The ANPR would recognise the number plates and record them in the tolling systems. The bill would then be sent to the users through the mail, albeit with a slightly higher rate than RFID users. For drivers who only drive on tolled roads occassionally, this arrangement makes sense.
Of course, for this to work, standardised plates and updated records of mailing addresses are necessary, and there needs to be a centralised system where drivers with outstanding toll payments cannot renew their vehicle registrations (their version of our annual road tax renewal).
Monopolies don't foster progress
There are many methods on how the RFID tags are placed - stickers (Taiwan, Malaysia), transponders (America, Australia), or a card reader (Singapore, Japan).

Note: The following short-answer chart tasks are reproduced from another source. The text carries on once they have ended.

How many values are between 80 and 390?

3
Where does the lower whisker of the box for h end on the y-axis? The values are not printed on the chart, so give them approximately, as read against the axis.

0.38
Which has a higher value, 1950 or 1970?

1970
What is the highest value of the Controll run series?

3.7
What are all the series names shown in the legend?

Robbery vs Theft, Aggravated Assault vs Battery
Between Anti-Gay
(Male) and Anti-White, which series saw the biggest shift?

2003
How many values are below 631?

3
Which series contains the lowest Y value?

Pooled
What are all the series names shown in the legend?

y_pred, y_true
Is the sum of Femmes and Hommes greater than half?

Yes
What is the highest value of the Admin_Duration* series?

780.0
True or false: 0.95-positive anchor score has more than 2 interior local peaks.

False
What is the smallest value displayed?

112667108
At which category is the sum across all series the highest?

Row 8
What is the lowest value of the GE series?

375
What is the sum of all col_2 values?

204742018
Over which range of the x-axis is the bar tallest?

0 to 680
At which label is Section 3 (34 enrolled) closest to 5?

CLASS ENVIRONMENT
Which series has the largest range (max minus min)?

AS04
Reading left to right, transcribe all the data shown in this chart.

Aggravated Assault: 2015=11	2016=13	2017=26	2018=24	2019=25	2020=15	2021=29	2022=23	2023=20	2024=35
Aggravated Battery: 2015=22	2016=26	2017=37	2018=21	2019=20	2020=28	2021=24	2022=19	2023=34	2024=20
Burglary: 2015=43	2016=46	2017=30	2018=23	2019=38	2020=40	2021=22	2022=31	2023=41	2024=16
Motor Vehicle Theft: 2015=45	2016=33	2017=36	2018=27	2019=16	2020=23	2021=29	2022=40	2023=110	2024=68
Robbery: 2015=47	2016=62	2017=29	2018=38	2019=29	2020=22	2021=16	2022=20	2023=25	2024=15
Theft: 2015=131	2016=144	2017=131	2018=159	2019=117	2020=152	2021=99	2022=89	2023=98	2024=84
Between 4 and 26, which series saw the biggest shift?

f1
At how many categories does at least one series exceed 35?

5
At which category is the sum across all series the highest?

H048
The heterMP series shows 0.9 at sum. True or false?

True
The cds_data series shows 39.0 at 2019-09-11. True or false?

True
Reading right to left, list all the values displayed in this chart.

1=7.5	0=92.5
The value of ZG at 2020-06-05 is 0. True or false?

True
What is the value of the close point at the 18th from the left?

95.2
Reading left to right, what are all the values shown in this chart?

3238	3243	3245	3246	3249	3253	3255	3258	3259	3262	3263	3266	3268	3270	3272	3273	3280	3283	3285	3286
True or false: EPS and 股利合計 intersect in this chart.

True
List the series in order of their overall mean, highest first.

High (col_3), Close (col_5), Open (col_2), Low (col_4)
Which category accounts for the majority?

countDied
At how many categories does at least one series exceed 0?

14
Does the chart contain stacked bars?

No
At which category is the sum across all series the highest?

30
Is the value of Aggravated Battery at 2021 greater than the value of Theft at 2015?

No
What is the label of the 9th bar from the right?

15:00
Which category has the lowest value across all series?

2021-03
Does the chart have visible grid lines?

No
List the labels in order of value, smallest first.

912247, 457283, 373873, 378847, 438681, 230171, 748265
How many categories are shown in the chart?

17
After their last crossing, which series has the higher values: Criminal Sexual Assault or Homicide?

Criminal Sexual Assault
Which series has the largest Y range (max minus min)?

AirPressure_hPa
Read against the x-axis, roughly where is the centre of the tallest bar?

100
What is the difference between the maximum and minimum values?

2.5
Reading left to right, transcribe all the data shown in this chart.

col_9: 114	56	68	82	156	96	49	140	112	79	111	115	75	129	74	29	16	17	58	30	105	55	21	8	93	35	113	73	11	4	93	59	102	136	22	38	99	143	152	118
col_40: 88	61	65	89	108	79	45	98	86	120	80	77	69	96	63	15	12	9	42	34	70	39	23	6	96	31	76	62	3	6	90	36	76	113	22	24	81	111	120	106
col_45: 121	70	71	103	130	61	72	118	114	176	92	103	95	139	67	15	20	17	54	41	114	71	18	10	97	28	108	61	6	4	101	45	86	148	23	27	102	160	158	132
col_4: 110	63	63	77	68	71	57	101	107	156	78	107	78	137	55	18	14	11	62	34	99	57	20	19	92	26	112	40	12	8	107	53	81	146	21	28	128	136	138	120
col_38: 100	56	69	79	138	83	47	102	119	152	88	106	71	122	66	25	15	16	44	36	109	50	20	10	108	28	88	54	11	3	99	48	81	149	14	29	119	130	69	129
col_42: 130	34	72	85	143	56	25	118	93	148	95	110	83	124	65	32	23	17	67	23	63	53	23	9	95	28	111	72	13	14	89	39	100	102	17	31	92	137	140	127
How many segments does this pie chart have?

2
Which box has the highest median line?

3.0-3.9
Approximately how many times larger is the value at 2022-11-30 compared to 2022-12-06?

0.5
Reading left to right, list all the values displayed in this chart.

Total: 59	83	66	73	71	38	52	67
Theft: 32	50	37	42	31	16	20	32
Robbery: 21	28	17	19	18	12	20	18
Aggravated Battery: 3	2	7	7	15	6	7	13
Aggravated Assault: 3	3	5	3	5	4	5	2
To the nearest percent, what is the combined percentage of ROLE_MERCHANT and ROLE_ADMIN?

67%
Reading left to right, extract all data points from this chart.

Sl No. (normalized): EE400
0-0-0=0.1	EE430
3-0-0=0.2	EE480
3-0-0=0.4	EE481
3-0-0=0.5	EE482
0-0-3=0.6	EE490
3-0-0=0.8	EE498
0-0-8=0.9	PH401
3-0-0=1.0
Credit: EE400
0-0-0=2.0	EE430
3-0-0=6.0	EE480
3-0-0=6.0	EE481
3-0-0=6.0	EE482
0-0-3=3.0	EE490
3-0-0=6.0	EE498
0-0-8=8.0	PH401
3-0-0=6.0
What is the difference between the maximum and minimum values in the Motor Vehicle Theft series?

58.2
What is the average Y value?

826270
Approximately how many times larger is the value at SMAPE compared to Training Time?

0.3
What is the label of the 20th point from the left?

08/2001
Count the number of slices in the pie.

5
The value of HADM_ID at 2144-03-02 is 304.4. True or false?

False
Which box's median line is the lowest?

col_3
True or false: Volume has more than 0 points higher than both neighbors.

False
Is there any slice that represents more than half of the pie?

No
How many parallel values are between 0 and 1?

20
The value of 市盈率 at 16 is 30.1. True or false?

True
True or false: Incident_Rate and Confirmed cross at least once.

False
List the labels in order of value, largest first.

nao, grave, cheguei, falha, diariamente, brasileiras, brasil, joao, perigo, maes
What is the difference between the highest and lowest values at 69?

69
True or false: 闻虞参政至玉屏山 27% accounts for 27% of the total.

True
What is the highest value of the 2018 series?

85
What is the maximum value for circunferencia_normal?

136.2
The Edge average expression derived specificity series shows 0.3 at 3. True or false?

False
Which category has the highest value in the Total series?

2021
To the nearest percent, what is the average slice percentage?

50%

Regardless of how the system works, one thing is for certain; RFID helps to reduce congestion and improve traffic flow overseas but users in Malaysia face the opposite.
The reason for this isn’t necessarily the tech itself but who is operating said tech.
TnG holds the monopoly, which means that it has little incentive to keep users happy. Meanwhie users in other countries are free to choose their preferred payment method. Singaporean drivers can even insert their credit cards into their ERP reader!
While the 2018 pilot programme for RFID was meant to smooth out the kinks before a proper rollout, some of these issues still persist three years later.
Issues like boom barriers that fail to open, slow detection from the RFID sensors, and overcharging were as common during those early ‘beta-testing’ days as today. Though the RFID lanes have been increased all over the country to the point that it replaced SmartTag lanes, its bugs still persist like a remastered GTA game.
All those issues should have been fixed as the RFID programme moved on to the full rollout that costs RM 35 to purchase. Instead, these issues continue all the while KKR decides that the traditional physical card systems will be phased out within the next 2 years.
Perhaps a revamp of the entire system is needed rather than pressuring pushing people to accept RFID. It’s quite obvious that the system at its current state isn't the future but a white elephant that Malaysians are forced to bear and accept.